My troop has actually backed off on the blanket "no open toed shoes!" ultimatum.  The reason being, we see just as much injury from the kids spending too much time walking around in wet hiking boots and socks than we see from the odd stubbed toe or scraped foot.  Instead, we treat footwear just like any other kind of clothing - it needs to be appropriate for the weather, activity and terrain.  Now obviously many times this does mean closed toed, laced shoes - I'm definitely not arguing against that.  But I think other times its actually safer, and healthier, if the kids get those shoes and socks off and let their feet breath and dry out.  
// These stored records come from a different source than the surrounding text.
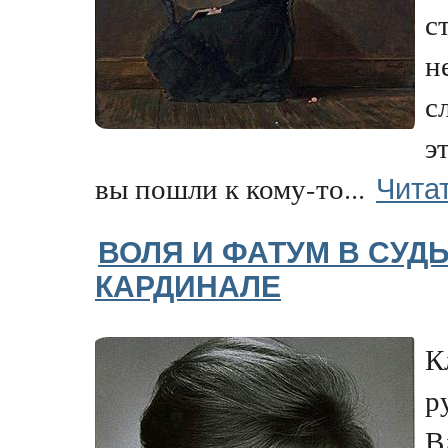
с
н
с
э
Чита
вы пошли к кому-то...
ВОЛЯ И ФАТУМ В СУД
КАРДИНАЛЕ
К
р
В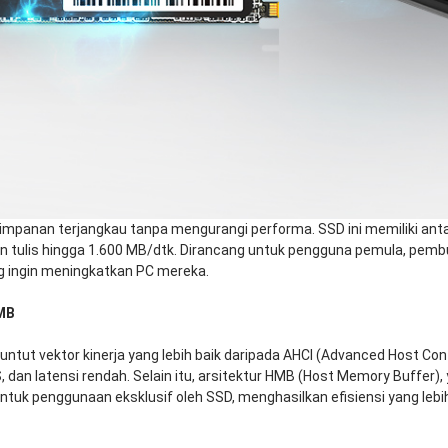
yimpanan terjangkau tanpa mengurangi performa. SSD ini memiliki a
n tulis hingga 1.600 MB/dtk. Dirancang untuk pengguna pemula, pemb
g ingin meningkatkan PC mereka.
HMB
ut vektor kinerja yang lebih baik daripada AHCI (Advanced Host Cont
, dan latensi rendah. Selain itu, arsitektur HMB (Host Memory Buffer)
k penggunaan eksklusif oleh SSD, menghasilkan efisiensi yang lebih t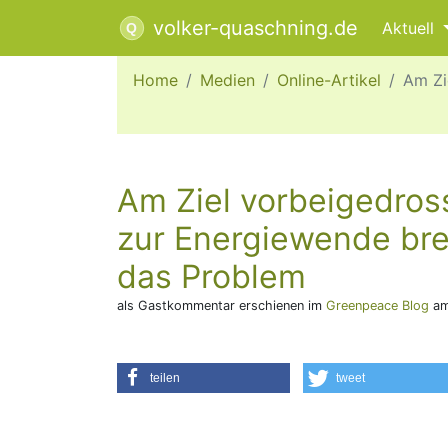
volker-quaschning.de
Aktuell
Home
Medien
Online-Artikel
Am Zi
Am Ziel vor­bei­gedros
zur Energie­wende br
das Problem
als Gastkommentar erschienen im
Greenpeace Blog
am
teilen
tweet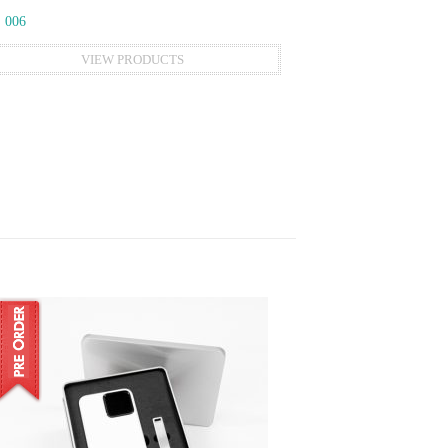
 006
VIEW PRODUCTS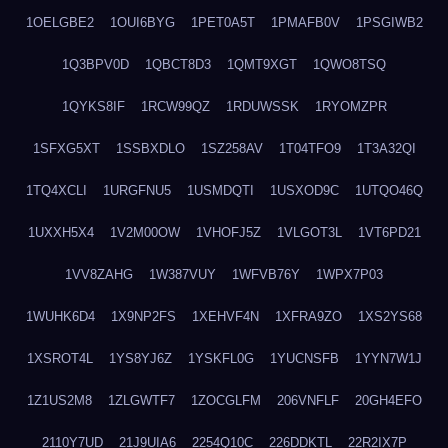
1OELGBE2
1OUI6BYG
1PET0A5T
1PMAFB0V
1PSGIWB2
1Q3BPV0D
1QBCT8D3
1QMT9XGT
1QWO8TSQ
1QYKS8IF
1RCW99QZ
1RDUWSSK
1RYOMZPR
1SFXG5XT
1SSBXDLO
1SZ258AV
1T04TFO9
1T3A32QI
1TQ4XCLI
1URGFNU5
1USMDQTI
1USXOD9C
1UTQO46Q
1UXXH5X4
1V2M00OW
1VHOFJ5Z
1VLGOT3L
1VT6PD21
1VV8ZAHG
1W387VUY
1WFVB76Y
1WPX7P03
1WUHK6D4
1X9NP2FS
1XEHVF4N
1XFRA9ZO
1XS2YS68
1XSROT4L
1YS8YJ6Z
1YSKFL0G
1YUCNSFB
1YYN7W1J
1Z1US2M8
1ZLGWTF7
1ZOCGLFM
206VNFLF
20GH4EFO
2110Y7UD
21J9UIA6
2254Q10C
226DDKTL
22R2IX7P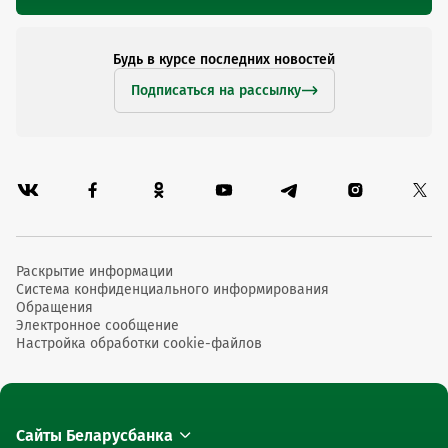
Будь в курсе последних новостей
Подписаться на рассылку
Раскрытие информации
Система конфиденциального информирования
Обращения
Электронное сообщение
Настройка обработки cookie-файлов
Сайты Беларусбанка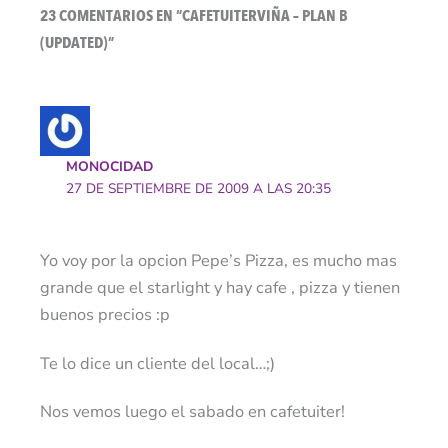
23 COMENTARIOS EN “CAFETUITERVIÑA – PLAN B
(UPDATED)”
MONOCIDAD
27 DE SEPTIEMBRE DE 2009 A LAS 20:35
Yo voy por la opcion Pepe’s Pizza, es mucho mas
grande que el starlight y hay cafe , pizza y tienen
buenos precios :p
Te lo dice un cliente del local…;)
Nos vemos luego el sabado en cafetuiter!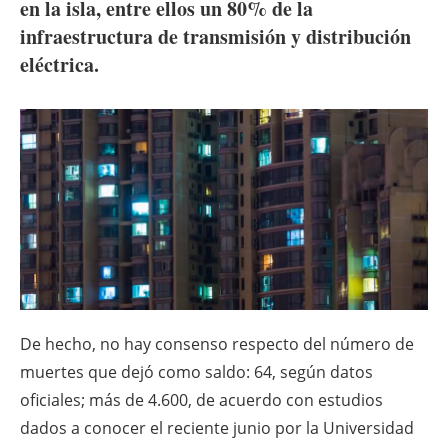
About us
en la isla, entre ellos un 80% de la
infraestructura de transmisión y distribución
Newsletters
eléctrica.
De hecho, no hay consenso respecto del número de
muertes que dejó como saldo: 64, según datos
oficiales; más de 4.600, de acuerdo con estudios
dados a conocer el reciente junio por la Universidad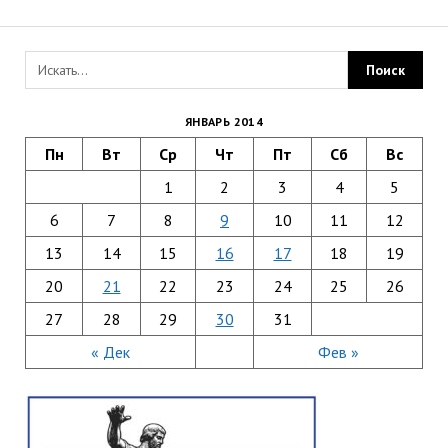
ЯНВАРЬ 2014
Пн
Вт
Ср
Чт
Пт
Сб
Вс
1
2
3
4
5
6
7
8
9
10
11
12
13
14
15
16
17
18
19
20
21
22
23
24
25
26
27
28
29
30
31
« Дек
Фев »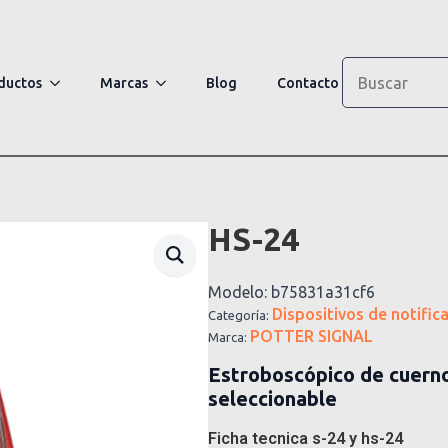
Search
ductos
Marcas
Blog
Contacto
HS-24
Modelo:
b75831a31cf6
Dispositivos de notific
Categoría:
POTTER SIGNAL
Marca:
Estroboscópico de cuern
seleccionable
Ficha tecnica s-24 y hs-24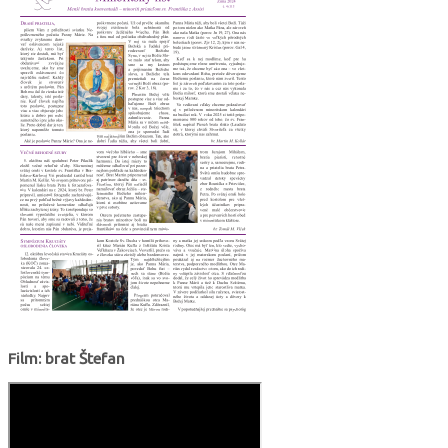
Film: brat Štefan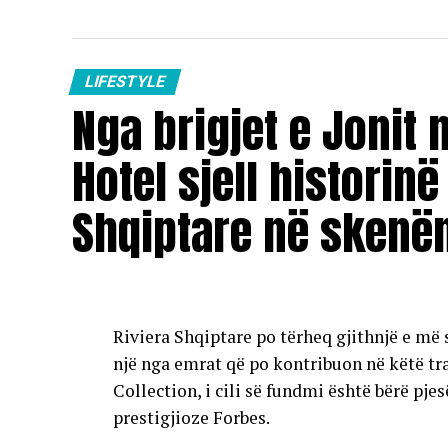
LIFESTYLE
Nga brigjet e Jonit 
Hotel sjell historinë
Shqiptare në skenë
Riviera Shqiptare po tërheq gjithnjë e m
një nga emrat që po kontribuon në këtë t
Collection, i cili së fundmi është bërë pjes
prestigjioze Forbes.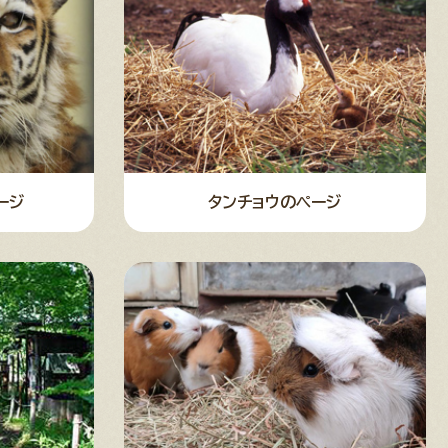
ージ
タンチョウのページ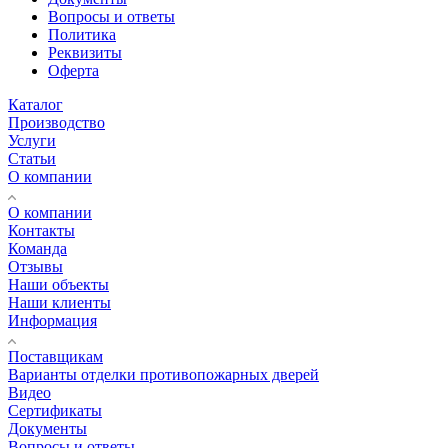
Вопросы и ответы
Политика
Реквизиты
Оферта
Каталог
Производство
Услуги
Статьи
О компании
О компании
Контакты
Команда
Отзывы
Наши объекты
Наши клиенты
Информация
Поставщикам
Варианты отделки противопожарных дверей
Видео
Сертификаты
Документы
Вопросы и ответы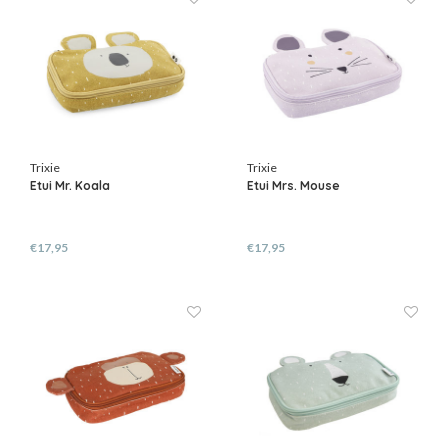
Trixie
Trixie
Etui Mr. Koala
Etui Mrs. Mouse
€17,95
€17,95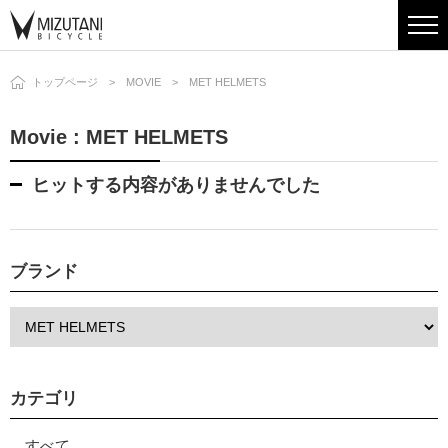
トップページ
MOVIE
MET HELMETS
Movie : MET HELMETS
ヒットする内容がありませんでした
ブランド
カテゴリ
すべて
I personally recommend sandals with straps over the foot and behind the heel, as they offer a little more stability than flip flops.  But for just sitting around camp and doing the usual in-camp activities?  Nothing wrong with sandals, IMHO.  And I'd actually prefer them over hiking boots and socks, especially in any kind of hot or wet weather.  The kids are more comfortable, and I don't need to spend my time enforcing silly rules.


So just something to consider.  My own kids wear flip flops and even go barefoot for much of the summer - even outside, in our neighborhood, playing at the park, whatever.  Do they ever hurt their feet?  Probably.  But they know where the neosporin and the bandaids are.


Sorry, I just feel the hole shoe argument is a little over-reactive, much of the time.